She didn’t know what to do. Strathdee said she remembered reading a scientific paper that mentioned the last sense to go in a dying person is their hearing. So, she went to Patterson for help with the decision.

“So, I asked him, ‘Honey, you know, the doctors are doing everything that they can, but they don’t have anything left to fight this thing. So, if you want to live, please squeeze my hand and I will leave no stone unturned,'” she said.

Strathdee waited and Patterson squeezed her hand. She was ecstatic and immediately set to work searching for a solution.

Phage Therapy

With no treatments options left, Strathdee turned to bacteriophage as a last resort — a nearly century-old therapy.

“Bacteriophage, or phage for short, are parasites of bacteria. They are viruses. There are 100 times smaller than bacteria, and they have evolved to be the perfect predator of bacteria,” she told Global News.

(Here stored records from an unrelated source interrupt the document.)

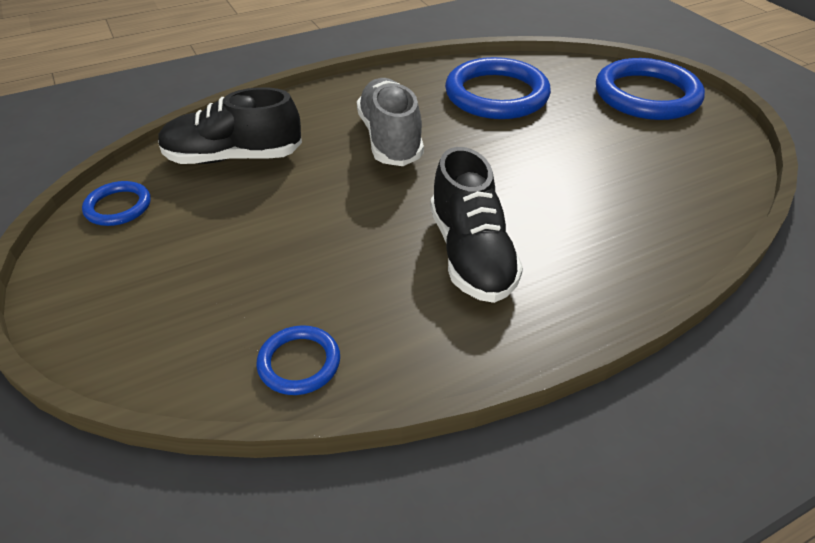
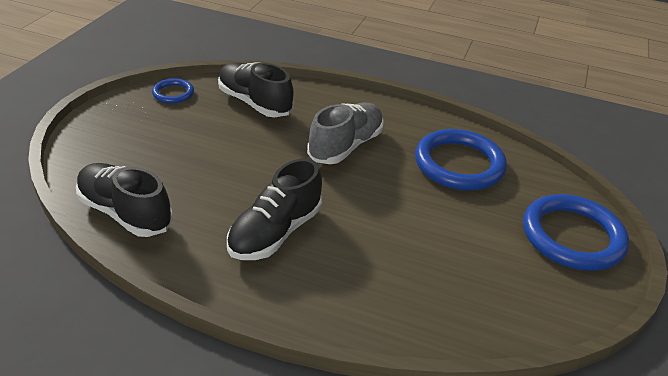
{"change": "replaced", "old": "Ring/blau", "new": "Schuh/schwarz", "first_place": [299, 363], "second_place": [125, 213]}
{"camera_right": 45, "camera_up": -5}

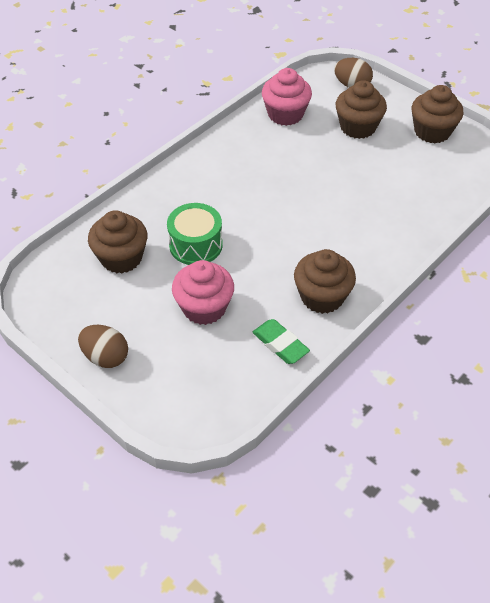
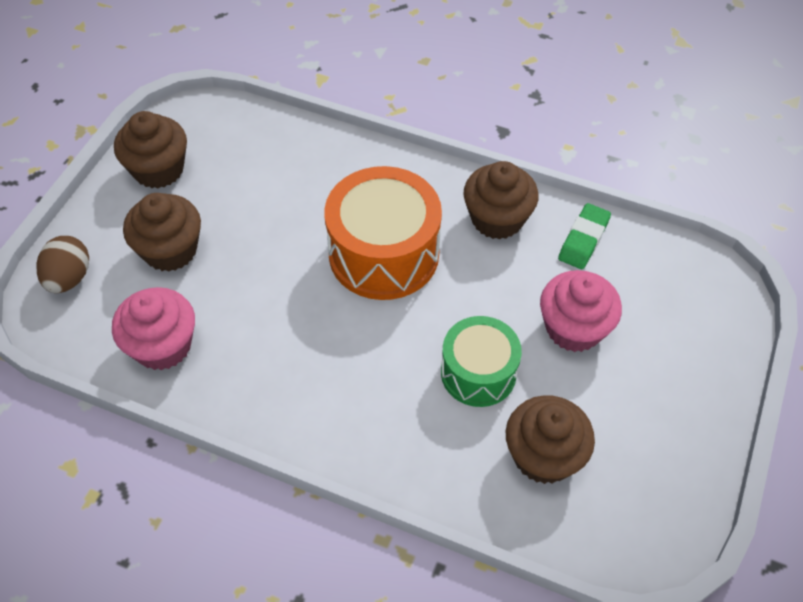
{"change": "removed", "old": "Ei/braun", "first_place": [105, 357]}
{"change": "added", "new": "Trommel/orange", "second_place": [384, 254]}
{"camera_right": -110, "camera_up": 5}

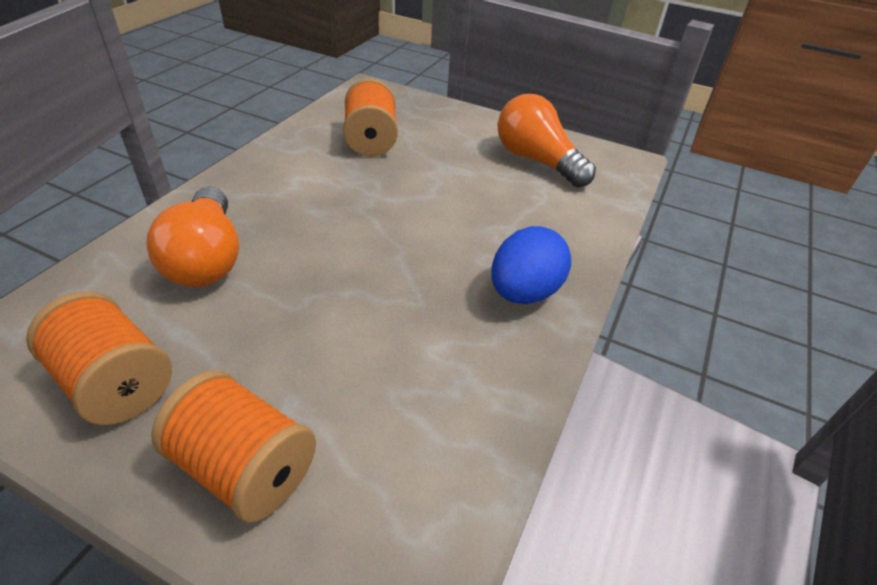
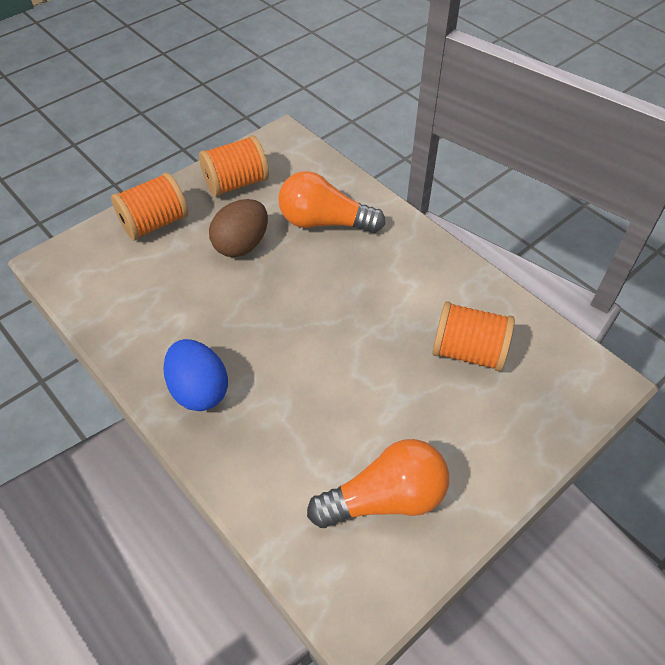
{"change": "added", "new": "Ei/braun", "second_place": [241, 245]}
{"camera_right": 115, "camera_up": 10}

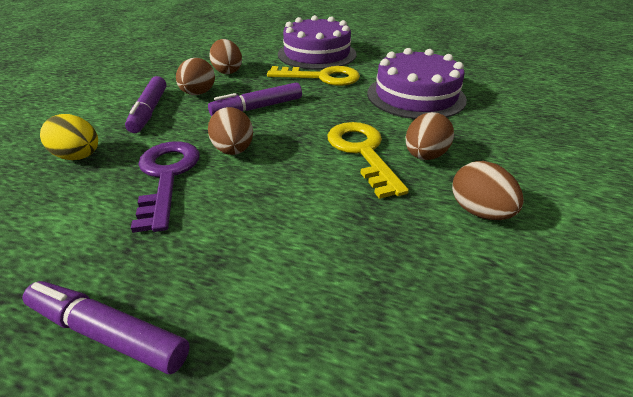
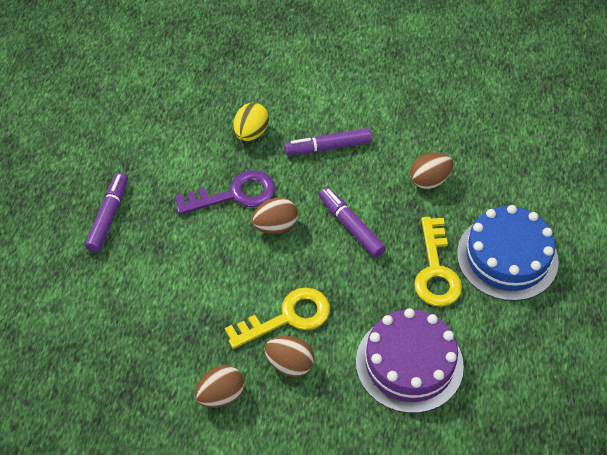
{"change": "removed", "old": "Ei/braun", "first_place": [198, 93]}
{"change": "recoloured", "old": "Kuchen/lila", "new": "Kuchen/blau", "first_place": [317, 54], "second_place": [507, 257]}
{"camera_right": 80, "camera_up": 15}

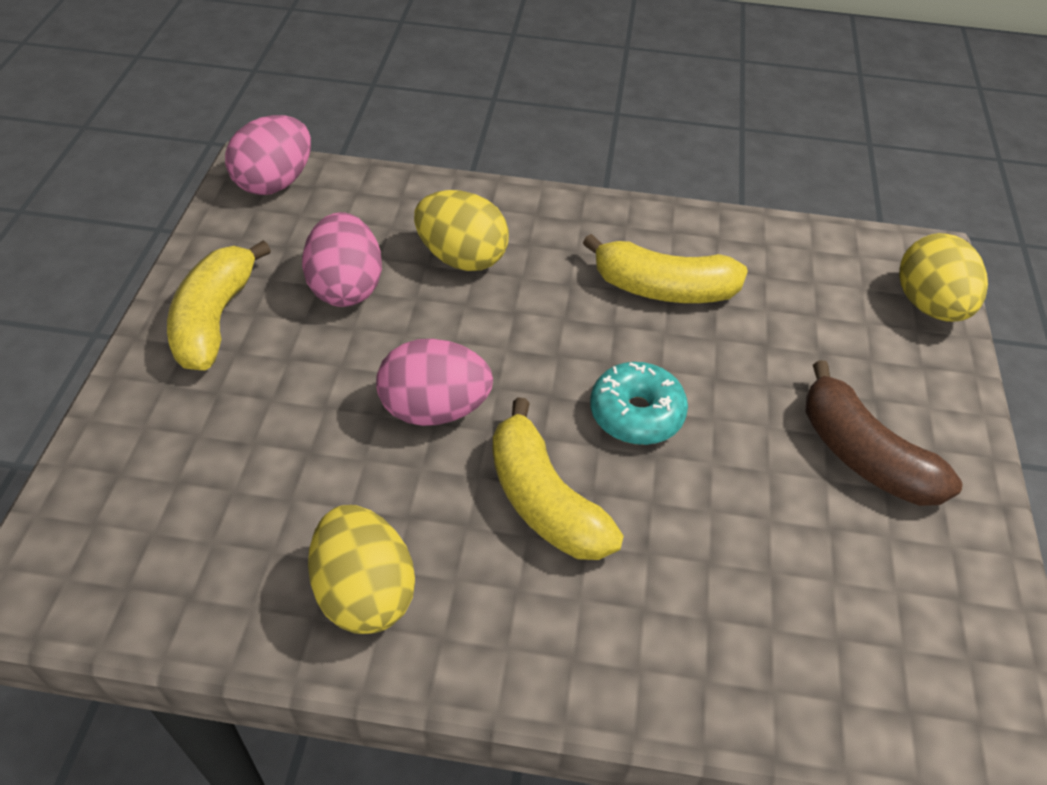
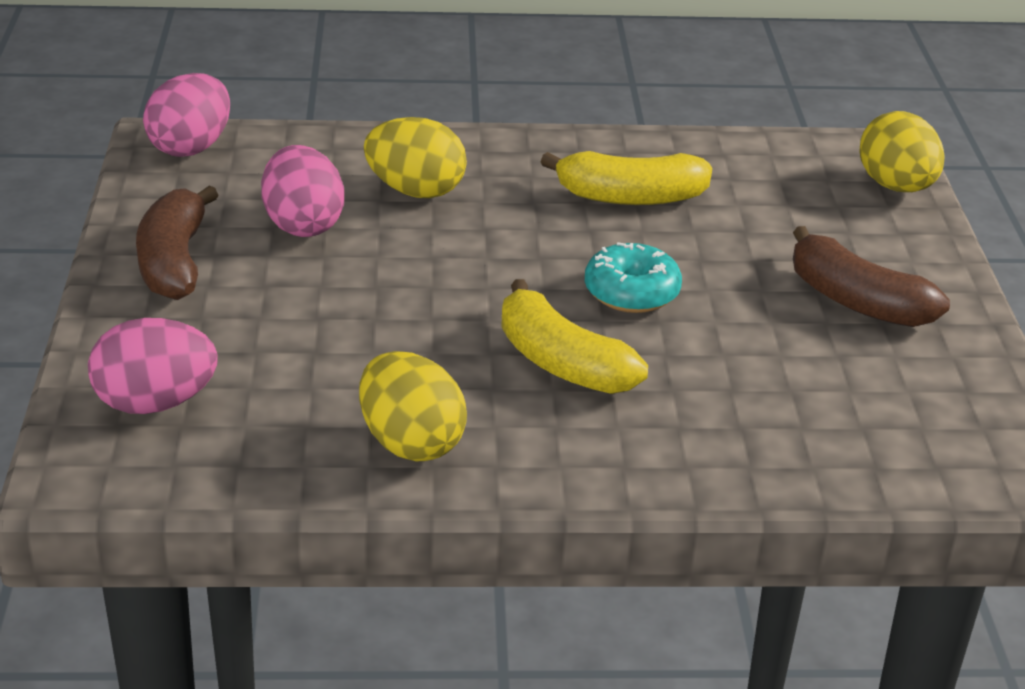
{"change": "moved", "old": "Ei/rosa", "first_place": [434, 409], "second_place": [155, 403]}
{"change": "recoloured", "old": "Banane/gelb", "new": "Banane/braun", "first_place": [215, 319], "second_place": [174, 262]}
{"camera_right": -10, "camera_up": -15}

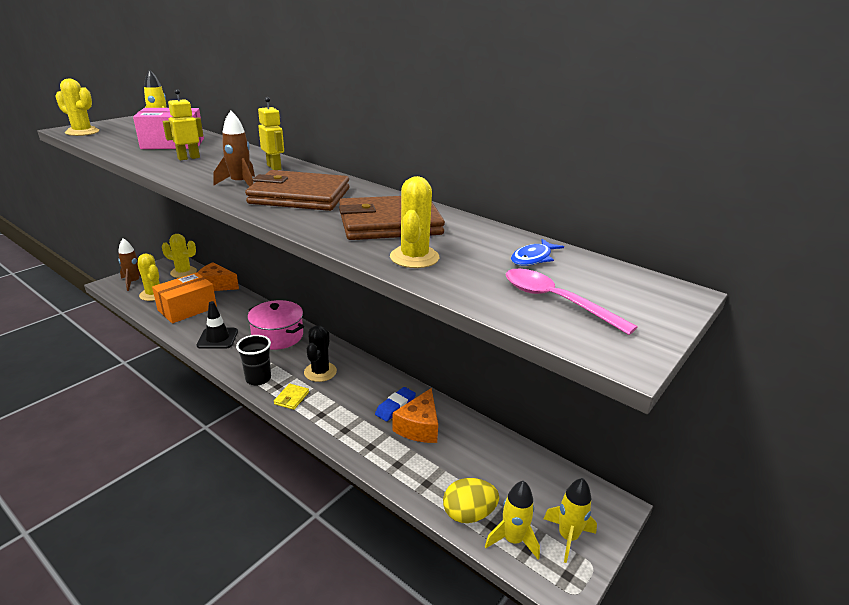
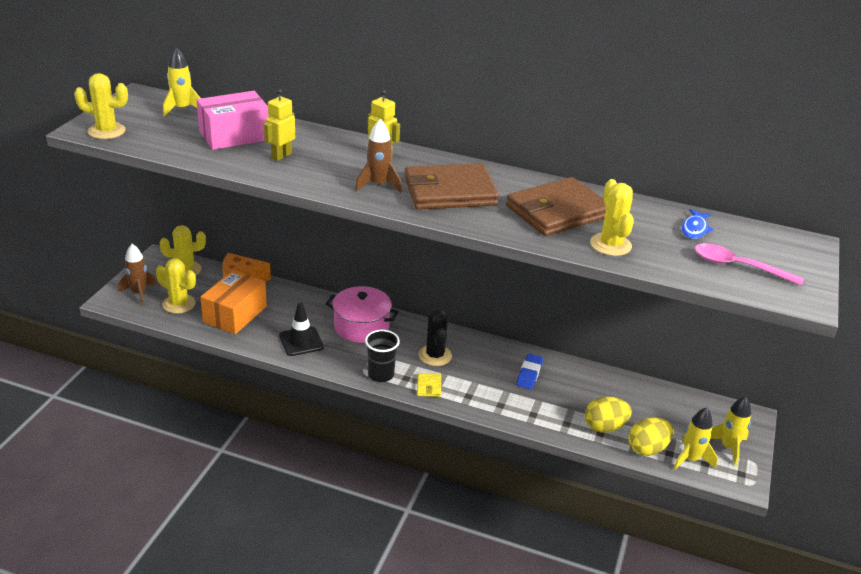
{"change": "removed", "old": "Käse/orange", "first_place": [419, 427]}
{"change": "added", "new": "Ei/gelb", "second_place": [604, 427]}
{"camera_right": -20, "camera_up": 5}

Phages are everywhere. They can be found in a variety of places including in soil, water and animal waste.

They need a host survive. But phages are picky. Each one has its own preference and will only hunt a particular type of bacteria, or those in the same family, to kill.

“They were actually discovered by a French Canadian, Félix d’Hérelle, a microbiologist. … He was the first person to use phage therapy on people,” Strathdee told Global News.

“But when penicillin came on the scene around the time of World War Two, it was a miracle drug. And so the West forgot all about phage therapy.”

Since there are more phages on earth than bacteria, finding the right match for Patterson’s superbug wasn’t going to be easy.

Canadian Steffanie Strathdee with her husband Tom Patterson, who survived a superbug infection after receiving a century-old treatment called phage therapy. Steffanie Strathdee

She reached out to phage researchers for help. In three weeks, Strathdee said they had two purified phage cocktails to give Patterson.

“Even though one of the doctors described this as like a Hail Mary pass at the end of the football game, …Tom woke up a couple of days later,” Strathdee said.

Patterson remembers just waking up slowly and “there was my daughter.”

It’s been more than five years since phage therapy saved his life. And it’s taken almost as long for Patterson to recover.

During that time, the couple has turned their anguish into action, helping those facing a similar health state by collecting samples of sludgy water, sewage and animal waste — anywhere they think they can find an abundance of phages.

Strathdee also went on to launch and now co-direct the Center for Innovative Phage Applications and Therapeutics at UC San Diego. It’s the first dedicated phage therapy centre in North America.

“This is being upheld as the potential answer to the superbug crisis,” she said. “And in fact, we’ve gone on to use this treatment to save other lives and limbs.”